We heard a cadre of soldiers stop at the entrance to the building, underneath my window. They pointed at Darren.


"Get away from there," I grabbed him by the shoulder as a bullet shattered the glass and knocked a hole in the plaster ceiling. Bits of plaster dust snowed down on us.


"They won't hurt us," I said, "We're Americans."


"America hasn't done shit to help stop Nazis, what makes you think they'll start now?"


We heard the door downstairs being smashed in. They knew we were here, and they'd breached the building. I was in a full-blown panic. Darren and I went to the door and peeked out. We heard a woman scream and a thud and the screaming stopped. Therese. She was another professor whose office was downstairs. Was she dead? Unconscious? Regardless, we knew we were next.


I shut the door and pulled Darren towards a small storage closet.


"What's in here?"


I went in and slid a bookcase that sat along the back wall to the side.


"What?" Darren said, disbelievingly.


I shoved him inside the small hole in the wall.


"What is this?"


"According to Therese, it was built during the siege of Paris during the Franco-Prussian War to hide from the Prussians."


"And now we're hiding from the Germans."


"History repeating itself," I said wryly. I closed the closet door and joined him in the cramped space behind the bookcase.


We wrestled the bookcase back in place.


"I guess we're back in the closet," Darren said.


I couldn't help but smile at his quick wit.


He held his hand up as though in a toast, "And they laughed the laugh of the damned."

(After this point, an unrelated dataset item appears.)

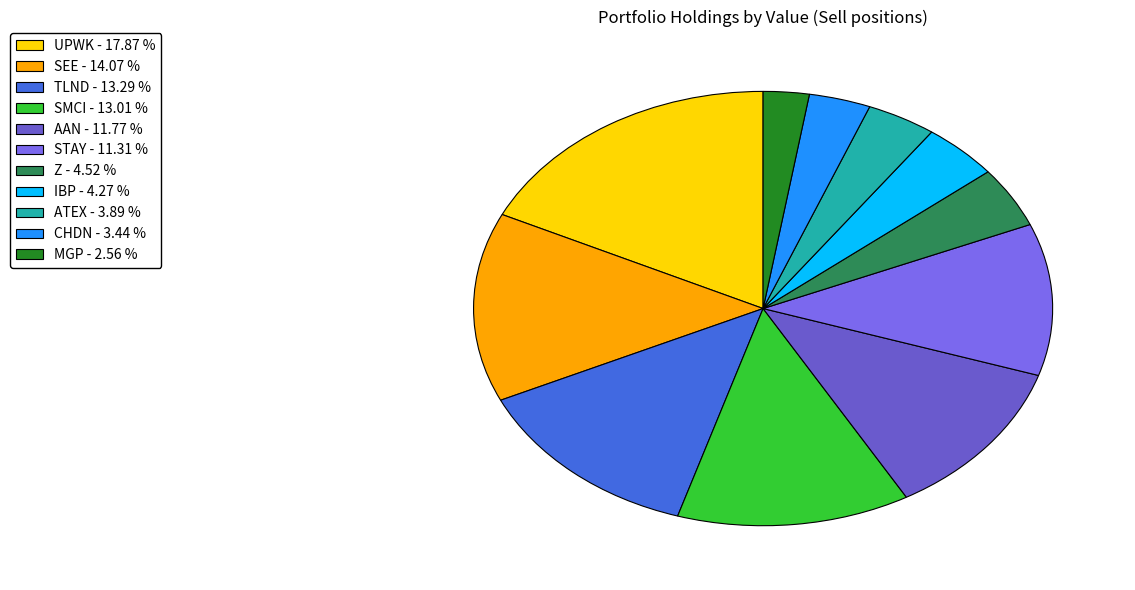

To the nearest percent, what portion does TLND represent?

13%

"Shh," I said as we heard my office door being shouldered open. I assume they knew they were in the right room because a bullet had marked it.

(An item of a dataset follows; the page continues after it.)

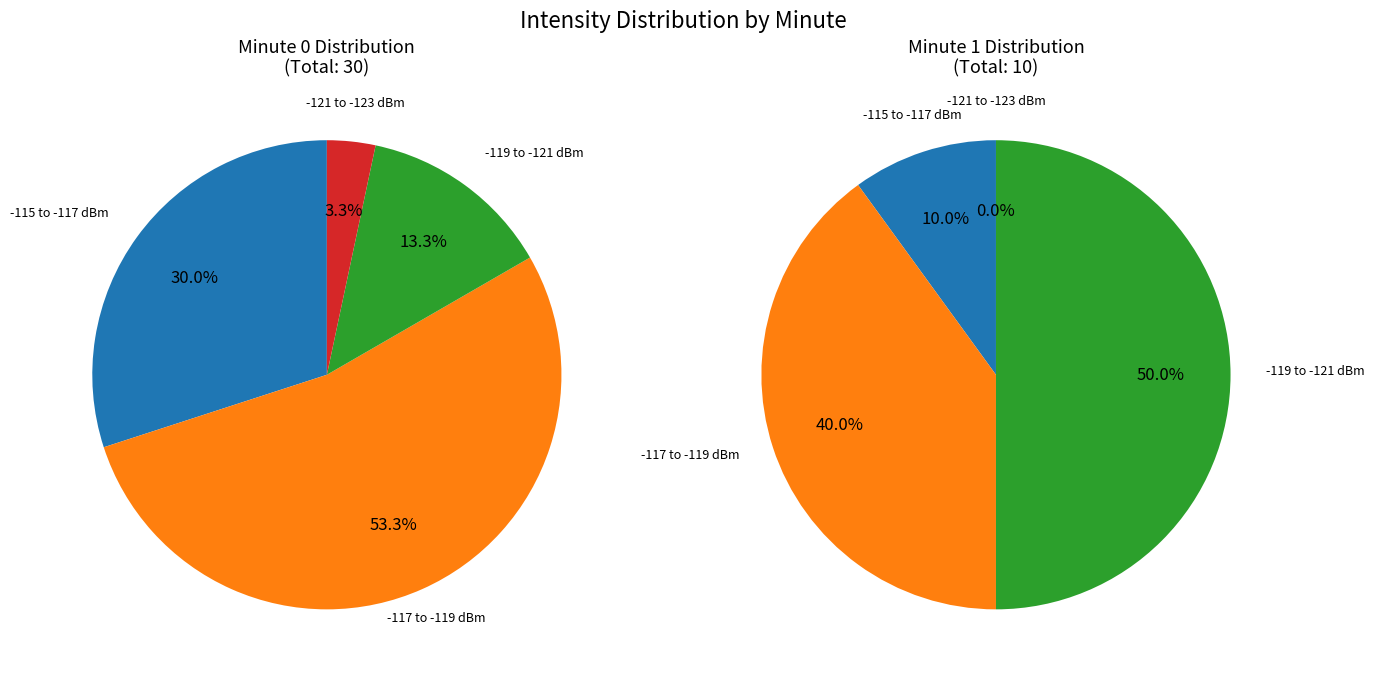

What is the total percentage of 1 and 0?

100.0%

We both fell silent. I could hear my heart thundering in my ears and I'm sure Darren felt it too. He reached out his hand and grasped mine. We stared at the small opening we'd come through, praying silently that the soldiers didn't check the closet too thoroughly. He was squeezing my hand hard enough I could feel his pulse.


We could hear them talking and shouting in German, of course. I had no idea what they were saying, but context gave some clues. We were being hunted. I shudder to think what they would do to us if they found us crouched in this dank little room like the vermin they considered us to be.


I heard them rifling through my desk. Their tone was one of disgust. We heard the closet door being yanked open. It was now or never. If they found us, we would wish to be killed immediately.


I looked over at Darren. His eyes were closed, a tear trailing down his cheek. I could tell he was reciting the Lord's Prayer. When he got to "deliver us from evil," I almost let out a sob, but I knew I could not. Even God could not save us from those people out there.


I heard someone coming down the corridor outside my office. A gunshot rang out and we heard the thump of a body hitting the floor. I had no idea who, but someone was now dead.


I let out a shout and Darren's hand slapped over my mouth and pulled me to the floor. He leaned over me like he might kiss me, but I knew that was the furthest thing from his mind. We heard shuffling and the soldiers stomped out of my office. Of all things to notice, I heard a hitch in their stride. Tears streamed down when I realized it was because they were stepping over the dead body in the doorway.


We waited in silence until we were sure they had left the building. We slid out of our hole and put a piece of paper over Dr. Michelet's lifeless face. We had no way to do anything more proper. I was going to have to call his wife. I also knew that this was only the beginning of the nightmare.


That is our story of the day the Nazi occupation of Paris began.